**Task description:** A complete answer retypes each of the records below precisely and includes none of the pictures.

**The records:**
§
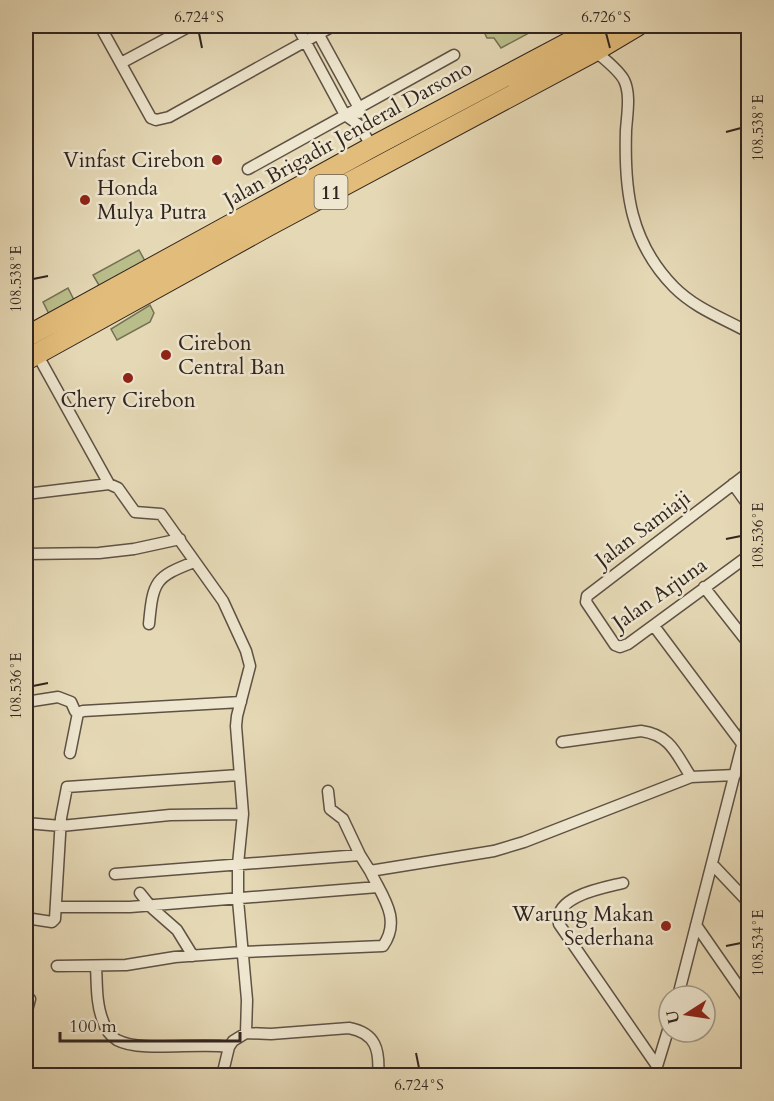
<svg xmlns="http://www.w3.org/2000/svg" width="774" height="1101" font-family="Cardo,serif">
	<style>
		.green { fill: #b9bd8a; stroke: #757154; stroke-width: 1.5 }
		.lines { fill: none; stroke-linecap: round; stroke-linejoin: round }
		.street-casing { stroke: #5e5244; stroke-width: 13 }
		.highway-casing { stroke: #31251f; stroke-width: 22 }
		.street { stroke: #eee6cf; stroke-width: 10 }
		.highway { stroke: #e2bc7a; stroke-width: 20 }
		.ticks { fill: none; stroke: #31251f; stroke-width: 2 }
		.poi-dot { fill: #8f2418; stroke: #eee6cf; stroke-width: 2 }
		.labels { text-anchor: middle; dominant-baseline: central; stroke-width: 5; stroke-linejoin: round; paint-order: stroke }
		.shield { fill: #eee6cf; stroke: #6a5f54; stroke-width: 1.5 }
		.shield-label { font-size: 20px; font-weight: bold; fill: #31251f }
		.street-label { font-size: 21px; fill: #31251f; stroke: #eee6cf }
		.poi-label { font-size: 21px; fill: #31251f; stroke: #eee6cf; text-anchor: end }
		.neatline { fill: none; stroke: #31251f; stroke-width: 2 }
		.ticks-label { font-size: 15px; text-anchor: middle; fill: #31251f }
	</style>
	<rect width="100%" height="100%" fill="#e5d8b5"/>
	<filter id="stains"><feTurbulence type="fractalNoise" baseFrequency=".00333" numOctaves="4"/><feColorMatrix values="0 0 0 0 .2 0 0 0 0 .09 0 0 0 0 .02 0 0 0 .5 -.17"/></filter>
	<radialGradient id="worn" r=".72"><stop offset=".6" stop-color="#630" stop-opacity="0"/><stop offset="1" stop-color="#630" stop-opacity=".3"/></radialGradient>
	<path class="green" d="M 481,26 L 542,26 L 501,48 L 494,38 L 487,38 Z
		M 139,250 L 146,263 L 100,287 L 93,275 Z
		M 68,288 L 75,302 L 50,316 L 43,302 Z
		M 150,305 L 154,313 L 150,322 L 117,340 L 111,329 Z"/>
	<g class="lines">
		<defs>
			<path id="street" d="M 100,26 L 151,118 L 156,120 L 169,117 L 333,26
				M 297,26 L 345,115 L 359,125 L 372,147
				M 314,26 L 359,108 L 359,113
				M 595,51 C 604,59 618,69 624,80 C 631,94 627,115 626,130 C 624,191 630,242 674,287 C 696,309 723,318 748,332
				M 121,63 L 190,26
				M 248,169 L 454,55
				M 37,354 L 109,484 L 118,488 L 135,512 L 161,514 L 223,601 L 246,651 L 250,666 L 237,716 L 236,726 L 243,814 L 238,864 L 238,900 L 247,1000 L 246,1033
				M 748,473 L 587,596 L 586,602 L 615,645 L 620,647 L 628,644 L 748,556
				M 733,484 L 748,505
				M 26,494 L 109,484
				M 26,554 L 99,553 L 134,549 L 180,539
				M 704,587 L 748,643
				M 149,624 C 153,581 155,577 194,562
				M 654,626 L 743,745
				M 26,702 L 58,697 L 71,702 L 75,711 L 78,713
				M 78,713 L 83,711 L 241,702
				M 562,742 L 641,731 C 671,735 676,754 691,777
				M 70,753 L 78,713
				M 328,791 L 330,809 L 343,819 L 360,855 L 370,871 L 494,851 L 524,842 L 691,777 L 735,775
				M 26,823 L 61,826 L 170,815 L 243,814
				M 712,864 L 748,902
				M 115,874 L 360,855
				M 623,883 C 603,888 553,896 559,924 L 657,1066
				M 140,893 L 152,908 L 177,930 L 193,956
				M 56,907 L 130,907 L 378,887
				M 26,918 L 52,922 L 55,919 L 61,818 L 67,787 L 239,775
				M 696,925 L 748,1000
				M 57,966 L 126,965 L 175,957 L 242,952 L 383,946 C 402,919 382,896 370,871
				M 96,966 C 97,984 96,1004 103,1021 C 105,1028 110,1036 117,1040 C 141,1053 199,1042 229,1047
				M 678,996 L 748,722
				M 26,1014 L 30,999
				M 222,1076 L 229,1047 L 233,1041 L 246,1033 L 271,1034 L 349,1028 C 376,1033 380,1050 378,1076
				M 654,1076 L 669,1027"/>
			<path id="highway" d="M 26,337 L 372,147 L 600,26
				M 26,360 L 268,226 L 595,51 L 637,26"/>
		</defs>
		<use href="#street" class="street-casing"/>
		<use href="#highway" class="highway-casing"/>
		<use href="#street" class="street"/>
		<use href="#highway" class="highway"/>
	</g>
	<path class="ticks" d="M 199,33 L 202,48M 606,33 L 610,48M 726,132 L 741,128M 33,279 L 48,276M 726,539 L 741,536M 33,686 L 48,683M 726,946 L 741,943M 416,1053 L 419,1068"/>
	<g class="poi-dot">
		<circle cx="217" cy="160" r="6"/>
		<circle cx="85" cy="200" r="6"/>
		<circle cx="166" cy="355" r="6"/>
		<circle cx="128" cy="378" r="6"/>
		<circle cx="666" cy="926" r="6"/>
	</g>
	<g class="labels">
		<rect class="shield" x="314.5" y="175" width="33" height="34" rx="4.5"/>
		<g class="shield-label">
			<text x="331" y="192">11</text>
		</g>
		<g class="street-label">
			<text transform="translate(348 134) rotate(-29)">Jalan Brigadir Jenderal Darsono</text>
			<text transform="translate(643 529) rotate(-37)">Jalan Samiaji</text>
			<text transform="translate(660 594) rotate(-35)">Jalan Arjuna</text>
		</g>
		<g class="poi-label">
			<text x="205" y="160">Vinfast Cirebon</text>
			<text x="97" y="188" text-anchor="start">Honda<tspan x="97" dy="24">Mulya Putra</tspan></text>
			<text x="178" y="343" text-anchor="start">Cirebon<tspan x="178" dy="24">Central Ban</tspan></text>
			<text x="128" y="400" text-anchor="middle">Chery Cirebon</text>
			<text x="654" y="914">Warung Makan<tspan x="654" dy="24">Sederhana</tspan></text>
		</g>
	</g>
	<rect width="774" height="1101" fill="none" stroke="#e5d8b5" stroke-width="66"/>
	<g transform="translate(687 1014) rotate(258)"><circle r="28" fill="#eee6cf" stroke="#a29989" stroke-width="1.5"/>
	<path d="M0-4.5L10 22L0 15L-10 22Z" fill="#8f2418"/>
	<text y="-9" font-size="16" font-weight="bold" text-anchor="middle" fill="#31251f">U</text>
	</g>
	<path d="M60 1032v9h180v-9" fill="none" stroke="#31251f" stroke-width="3"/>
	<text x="69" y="1032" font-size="18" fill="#31251f" stroke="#eee6cf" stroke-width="4.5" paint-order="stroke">100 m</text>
	<rect x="33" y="33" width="708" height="1035" class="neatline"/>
	<g class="ticks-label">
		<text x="199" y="22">6.724°S</text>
		<text x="606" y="22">6.726°S</text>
		<text transform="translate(758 128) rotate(-90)" y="5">108.538°E</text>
		<text transform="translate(16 279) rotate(-90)" y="5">108.538°E</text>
		<text transform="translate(758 536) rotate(-90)" y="5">108.536°E</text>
		<text transform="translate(16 686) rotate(-90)" y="5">108.536°E</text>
		<text transform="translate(758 943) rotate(-90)" y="5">108.534°E</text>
		<text x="419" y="1090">6.724°S</text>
	</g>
	<rect width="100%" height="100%" filter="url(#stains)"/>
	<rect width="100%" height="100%" fill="url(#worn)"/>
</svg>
§
**Your response:**
<svg xmlns="http://www.w3.org/2000/svg" width="774" height="1101" font-family="Cardo,serif">
	<style>
		.green { fill: #b9bd8a; stroke: #757154; stroke-width: 1.5 }
		.lines { fill: none; stroke-linecap: round; stroke-linejoin: round }
		.street-casing { stroke: #5e5244; stroke-width: 13 }
		.highway-casing { stroke: #31251f; stroke-width: 22 }
		.street { stroke: #eee6cf; stroke-width: 10 }
		.highway { stroke: #e2bc7a; stroke-width: 20 }
		.ticks { fill: none; stroke: #31251f; stroke-width: 2 }
		.poi-dot { fill: #8f2418; stroke: #eee6cf; stroke-width: 2 }
		.labels { text-anchor: middle; dominant-baseline: central; stroke-width: 5; stroke-linejoin: round; paint-order: stroke }
		.shield { fill: #eee6cf; stroke: #6a5f54; stroke-width: 1.5 }
		.shield-label { font-size: 20px; font-weight: bold; fill: #31251f }
		.street-label { font-size: 21px; fill: #31251f; stroke: #eee6cf }
		.poi-label { font-size: 21px; fill: #31251f; stroke: #eee6cf; text-anchor: end }
		.neatline { fill: none; stroke: #31251f; stroke-width: 2 }
		.ticks-label { font-size: 15px; text-anchor: middle; fill: #31251f }
	</style>
	<rect width="100%" height="100%" fill="#e5d8b5"/>
	<filter id="stains"><feTurbulence type="fractalNoise" baseFrequency=".00333" numOctaves="4"/><feColorMatrix values="0 0 0 0 .2 0 0 0 0 .09 0 0 0 0 .02 0 0 0 .5 -.17"/></filter>
	<radialGradient id="worn" r=".72"><stop offset=".6" stop-color="#630" stop-opacity="0"/><stop offset="1" stop-color="#630" stop-opacity=".3"/></radialGradient>
	<path class="green" d="M 481,26 L 542,26 L 501,48 L 494,38 L 487,38 Z
		M 139,250 L 146,263 L 100,287 L 93,275 Z
		M 68,288 L 75,302 L 50,316 L 43,302 Z
		M 150,305 L 154,313 L 150,322 L 117,340 L 111,329 Z"/>
	<g class="lines">
		<defs>
			<path id="street" d="M 100,26 L 151,118 L 156,120 L 169,117 L 333,26
				M 297,26 L 345,115 L 359,125 L 372,147
				M 314,26 L 359,108 L 359,113
				M 595,51 C 604,59 618,69 624,80 C 631,94 627,115 626,130 C 624,191 630,242 674,287 C 696,309 723,318 748,332
				M 121,63 L 190,26
				M 248,169 L 454,55
				M 37,354 L 109,484 L 118,488 L 135,512 L 161,514 L 223,601 L 246,651 L 250,666 L 237,716 L 236,726 L 243,814 L 238,864 L 238,900 L 247,1000 L 246,1033
				M 748,473 L 587,596 L 586,602 L 615,645 L 620,647 L 628,644 L 748,556
				M 733,484 L 748,505
				M 26,494 L 109,484
				M 26,554 L 99,553 L 134,549 L 180,539
				M 704,587 L 748,643
				M 149,624 C 153,581 155,577 194,562
				M 654,626 L 743,745
				M 26,702 L 58,697 L 71,702 L 75,711 L 78,713
				M 78,713 L 83,711 L 241,702
				M 562,742 L 641,731 C 671,735 676,754 691,777
				M 70,753 L 78,713
				M 328,791 L 330,809 L 343,819 L 360,855 L 370,871 L 494,851 L 524,842 L 691,777 L 735,775
				M 26,823 L 61,826 L 170,815 L 243,814
				M 712,864 L 748,902
				M 115,874 L 360,855
				M 623,883 C 603,888 553,896 559,924 L 657,1066
				M 140,893 L 152,908 L 177,930 L 193,956
				M 56,907 L 130,907 L 378,887
				M 26,918 L 52,922 L 55,919 L 61,818 L 67,787 L 239,775
				M 696,925 L 748,1000
				M 57,966 L 126,965 L 175,957 L 242,952 L 383,946 C 402,919 382,896 370,871
				M 96,966 C 97,984 96,1004 103,1021 C 105,1028 110,1036 117,1040 C 141,1053 199,1042 229,1047
				M 678,996 L 748,722
				M 26,1014 L 30,999
				M 222,1076 L 229,1047 L 233,1041 L 246,1033 L 271,1034 L 349,1028 C 376,1033 380,1050 378,1076
				M 654,1076 L 669,1027"/>
			<path id="highway" d="M 26,337 L 372,147 L 600,26
				M 26,360 L 268,226 L 595,51 L 637,26"/>
		</defs>
		<use href="#street" class="street-casing"/>
		<use href="#highway" class="highway-casing"/>
		<use href="#street" class="street"/>
		<use href="#highway" class="highway"/>
	</g>
	<path class="ticks" d="M 199,33 L 202,48M 606,33 L 610,48M 726,132 L 741,128M 33,279 L 48,276M 726,539 L 741,536M 33,686 L 48,683M 726,946 L 741,943M 416,1053 L 419,1068"/>
	<g class="poi-dot">
		<circle cx="217" cy="160" r="6"/>
		<circle cx="85" cy="200" r="6"/>
		<circle cx="166" cy="355" r="6"/>
		<circle cx="128" cy="378" r="6"/>
		<circle cx="666" cy="926" r="6"/>
	</g>
	<g class="labels">
		<rect class="shield" x="314.5" y="175" width="33" height="34" rx="4.5"/>
		<g class="shield-label">
			<text x="331" y="192">11</text>
		</g>
		<g class="street-label">
			<text transform="translate(348 134) rotate(-29)">Jalan Brigadir Jenderal Darsono</text>
			<text transform="translate(643 529) rotate(-37)">Jalan Samiaji</text>
			<text transform="translate(660 594) rotate(-35)">Jalan Arjuna</text>
		</g>
		<g class="poi-label">
			<text x="205" y="160">Vinfast Cirebon</text>
			<text x="97" y="188" text-anchor="start">Honda<tspan x="97" dy="24">Mulya Putra</tspan></text>
			<text x="178" y="343" text-anchor="start">Cirebon<tspan x="178" dy="24">Central Ban</tspan></text>
			<text x="128" y="400" text-anchor="middle">Chery Cirebon</text>
			<text x="654" y="914">Warung Makan<tspan x="654" dy="24">Sederhana</tspan></text>
		</g>
	</g>
	<rect width="774" height="1101" fill="none" stroke="#e5d8b5" stroke-width="66"/>
	<g transform="translate(687 1014) rotate(258)"><circle r="28" fill="#eee6cf" stroke="#a29989" stroke-width="1.5"/>
	<path d="M0-4.5L10 22L0 15L-10 22Z" fill="#8f2418"/>
	<text y="-9" font-size="16" font-weight="bold" text-anchor="middle" fill="#31251f">U</text>
	</g>
	<path d="M60 1032v9h180v-9" fill="none" stroke="#31251f" stroke-width="3"/>
	<text x="69" y="1032" font-size="18" fill="#31251f" stroke="#eee6cf" stroke-width="4.5" paint-order="stroke">100 m</text>
	<rect x="33" y="33" width="708" height="1035" class="neatline"/>
	<g class="ticks-label">
		<text x="199" y="22">6.724°S</text>
		<text x="606" y="22">6.726°S</text>
		<text transform="translate(758 128) rotate(-90)" y="5">108.538°E</text>
		<text transform="translate(16 279) rotate(-90)" y="5">108.538°E</text>
		<text transform="translate(758 536) rotate(-90)" y="5">108.536°E</text>
		<text transform="translate(16 686) rotate(-90)" y="5">108.536°E</text>
		<text transform="translate(758 943) rotate(-90)" y="5">108.534°E</text>
		<text x="419" y="1090">6.724°S</text>
	</g>
	<rect width="100%" height="100%" filter="url(#stains)"/>
	<rect width="100%" height="100%" fill="url(#worn)"/>
</svg>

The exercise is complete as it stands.